Tess of the d’Urbervilles


“This question of a woman telling her story – the heaviest of crosses to herself – seemed but an amusement to others. It was as if people should laugh at martyrdom.”

In Thomas Hardy’s Tess of the d’Urbervilles, Tess, a poor country girl in her late teens, is raped by a man she thought was her cousin. Her humiliation drives her away from her own town to work as a dairymaid. Deeply sensing that she is impure, she plans never to marry, but her affectionate nature leads her to fall in love with a fellow worker, Angel Clare. Throughout their courtship, Tess struggles with whether she should reveal her secret.

Thomas Hardy describes landscapes like no other author. Reading Tess is as much about the location as the characters. Hardy’s attention to detail brings life and realism to the story. My favorite selection from this particular novel of his was the description of migrating birds as “gaunt spectral creatures with tragical eyes.”

At first I reacted negatively to the portrayal of Tess. She is above all a pure woman, which by 19th-century standards, means she must be passive and subservient. She differs immensely from the strong female characters I normally enjoy reading about from this time period–those from Brontë or Austen novels, or even different Hardy novels. Yet, while considering why Tess should have such a meek personality, I realized that this book–seemingly anti-feminist in modern times–is using Tess’ passivity to make a feminist statement.
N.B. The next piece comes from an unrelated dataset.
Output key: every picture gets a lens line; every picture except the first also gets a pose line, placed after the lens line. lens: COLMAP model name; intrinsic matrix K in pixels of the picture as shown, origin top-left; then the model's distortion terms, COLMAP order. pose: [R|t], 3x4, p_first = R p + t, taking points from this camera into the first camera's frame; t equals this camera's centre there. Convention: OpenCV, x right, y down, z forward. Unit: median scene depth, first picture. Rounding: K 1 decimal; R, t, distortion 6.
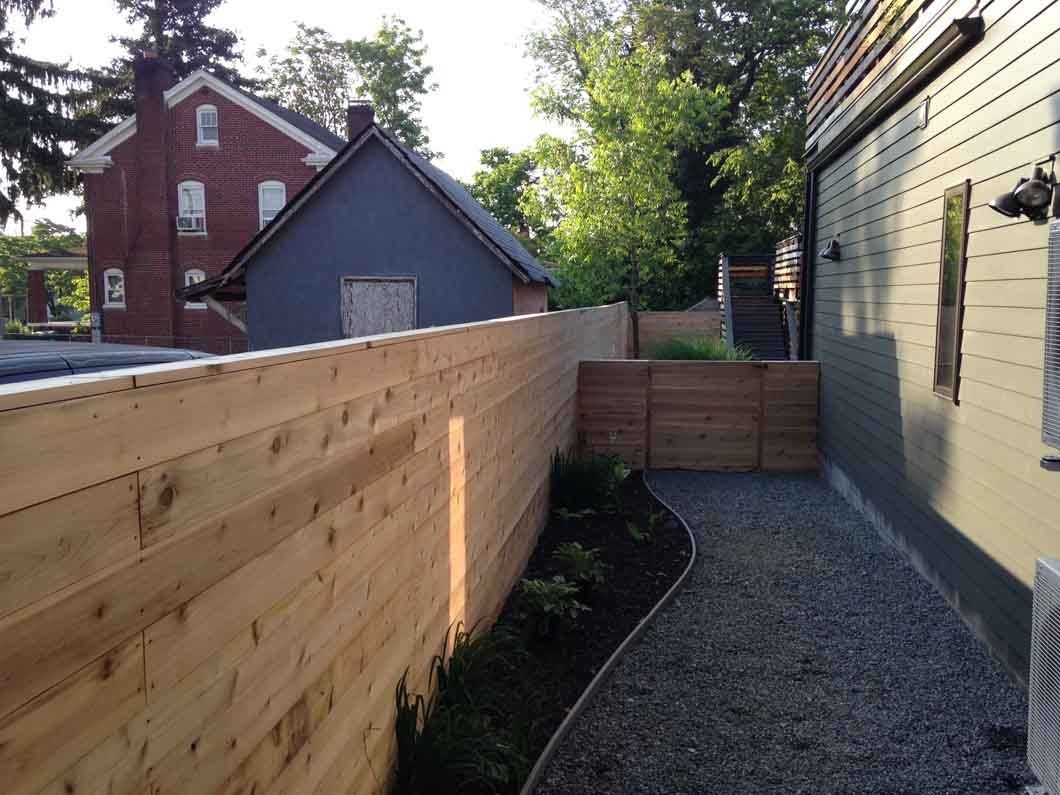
lens RADIAL K [[855.9, 0, 525.0], [0, 855.9, 396.5], [0, 0, 1]] dist [0.064135, -0.003260]
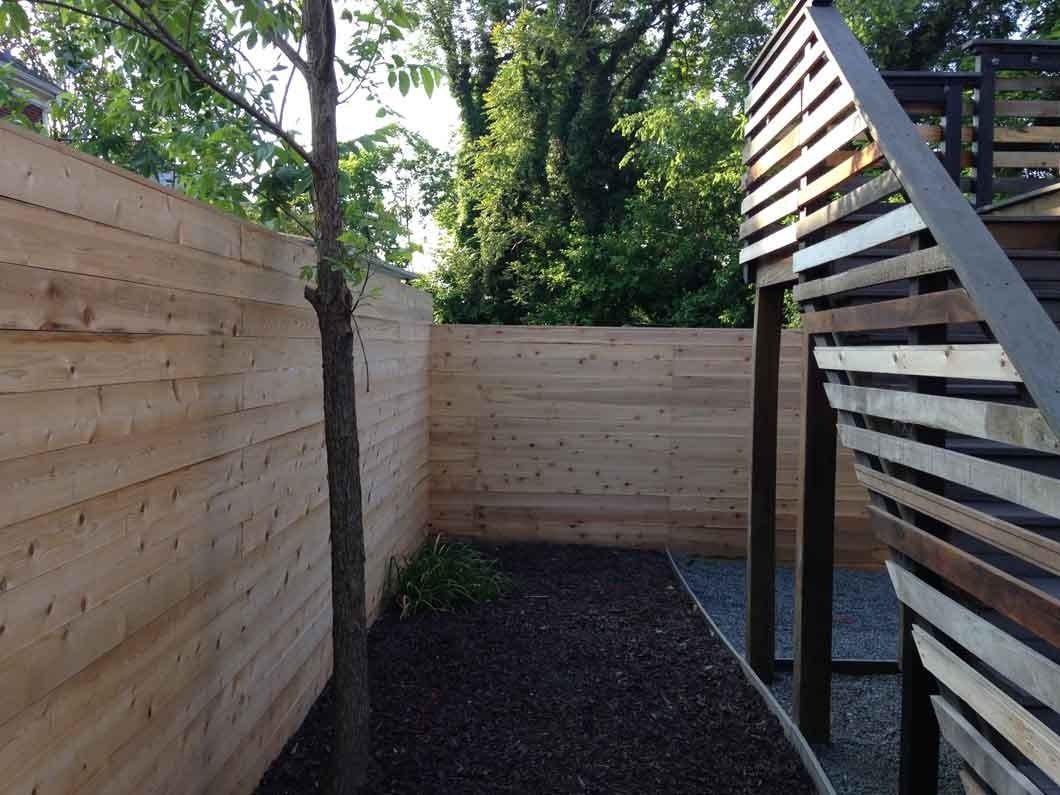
lens RADIAL K [[855.9, 0, 525.0], [0, 855.9, 396.5], [0, 0, 1]] dist [0.064135, -0.003260]
pose [[0.992209, 0.003219, 0.124541, 0.058946], [0.003662, 0.998481, -0.054983, -0.030225], [-0.124529, 0.055011, 0.990690, 0.346924]]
Hardy had to make Tess the stereotypical good woman of his time because if she were not, people would have rejected his message: rape is not the victim’s fault. If she had been any bolder, the audience may have rejected her innocence, thinking that she “had it coming.”

Overall, I liked this book. I did not enjoy it as much as Return of the Native, because I love stronger and spunkier female characters, but I would recommend reading both. I would recommend Tess only to older audiences though, since the material is more adult.